Indicators of modeling error for each hydrological station.

Taking the Clipper Beach station as an example, it can be seen from Fig. 17a that (1) the VCBK hybrid model reduces MAE by 65.33%, R2 increased by 15 per cent, RMSE by 76.27%, and NSE improves by 22.34% compared with the BK model without sequence decomposition. (2) The VCBK hybrid model reduces MAE by 52.50 per cent, R2 increased by 6 per cent, RMSE by 59.48 per cent and NSE by 8.51 per cent compared to the VBK model. (3) The VCBK hybrid model reduces MAE by 34.24 per cent, R2 increased by 3 per cent, RMSE by 39.83 per cent and NSE by 4.25 per cent compared to the CBK model.

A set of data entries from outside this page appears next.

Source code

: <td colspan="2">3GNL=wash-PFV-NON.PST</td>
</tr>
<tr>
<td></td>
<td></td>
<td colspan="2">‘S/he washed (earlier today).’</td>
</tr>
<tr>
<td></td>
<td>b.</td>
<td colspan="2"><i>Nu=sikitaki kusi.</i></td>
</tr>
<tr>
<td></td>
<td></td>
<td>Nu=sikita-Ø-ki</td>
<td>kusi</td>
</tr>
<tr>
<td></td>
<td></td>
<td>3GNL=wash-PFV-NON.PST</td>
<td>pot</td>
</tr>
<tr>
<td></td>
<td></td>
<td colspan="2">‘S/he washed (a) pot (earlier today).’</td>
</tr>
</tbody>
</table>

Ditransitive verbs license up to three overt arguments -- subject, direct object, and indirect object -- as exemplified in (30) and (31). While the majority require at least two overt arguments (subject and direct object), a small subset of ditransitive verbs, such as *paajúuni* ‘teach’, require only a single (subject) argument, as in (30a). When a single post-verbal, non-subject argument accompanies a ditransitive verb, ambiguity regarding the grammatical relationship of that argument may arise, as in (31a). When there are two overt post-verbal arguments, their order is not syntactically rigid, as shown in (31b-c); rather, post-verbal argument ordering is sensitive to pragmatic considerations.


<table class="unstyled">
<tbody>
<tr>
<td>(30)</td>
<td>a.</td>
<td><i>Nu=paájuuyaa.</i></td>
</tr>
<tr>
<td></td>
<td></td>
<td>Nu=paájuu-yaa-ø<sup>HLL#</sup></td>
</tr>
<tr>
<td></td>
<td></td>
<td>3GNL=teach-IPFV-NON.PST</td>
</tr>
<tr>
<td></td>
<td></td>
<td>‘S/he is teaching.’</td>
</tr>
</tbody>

From the above, it can be seen that the combined model is much better than the single model, both in terms of forecasting accuracy and prediction error. The combined model VCBK model has the best goodness of fit, and the quadratic decomposition for preprocessing is better in the prediction process of these four sites when comparing the combined model VBK and the CBK model. The variational modal decomposition decomposition method is a completely non-recursive decomposition method, which can effectively reduce the complexity of the runoff sequence. The CEEMD algorithm is used to reduce the instability of the runoff sequence by further decomposing the random component with the largest frequency into a number of components with different frequencies that are more stable than the random component. The butterfly optimisation algorithm is also used to find the globally optimal parameters so that the kernel-limit learning machine is able to provide a better prediction of the smoothed runoff. In summary, the combination of variational modal decomposition and complementary ensemble empirical modal decomposition with the kernel-limit learning machine model of the butterfly optimisation algorithm can effectively predict runoff sequences of high complexity.

Conclusion

  1. (1)

    In the prediction of daily runoff at the four hydrological stations, the single forecast model showed a large difference between the true and predicted values at some points, which led to a high prediction error. This is due to the non-stationary, non-linear nature of the runoff, so it is necessary to pre-process the runoff and perform a multi-step decomposition of the runoff sequence. Compared with the individual network models, the prediction effect is significantly improved, and the prediction accuracy of the model with quadratic decomposition is significantly improved at the peaks of the runoff series compared with the model without quadratic decomposition.

  2. (2)

    The VCBK combined forecast model was applied to the daily runoff forecasts at four hydrological stations in the Yellow River Basin and compared with other combined forecast models, and the values of the four error indexes of the VCBK model were better than those of the BK model, the VBK model and the CBK model.

  3. (3)

    The model proposed in this paper, which combines the variational modal decomposition and the complementary ensemble empirical modal decomposition with the kernel-limit learning machine model of the butterfly optimisation algorithm, can effectively improve the accuracy of runoff forecasting. However, this paper only applies this model to the daily runoff prediction at four hydrological stations in the lower reaches of the Yellow River, and the model can be applied to different hydrological stations and different time scales to explore the applicability of this method.

  4. (4)

    The kernel-limit learning machine model proposed in this paper via variational modal decomposition and ensemble empirical modal decomposition with the butterfly optimisation algorithm still has some limitations. If the input data contains outliers or noise, the performance of the model may be severely affected, which requires preprocessing of the data and outlier detection to ensure the robustness of the model.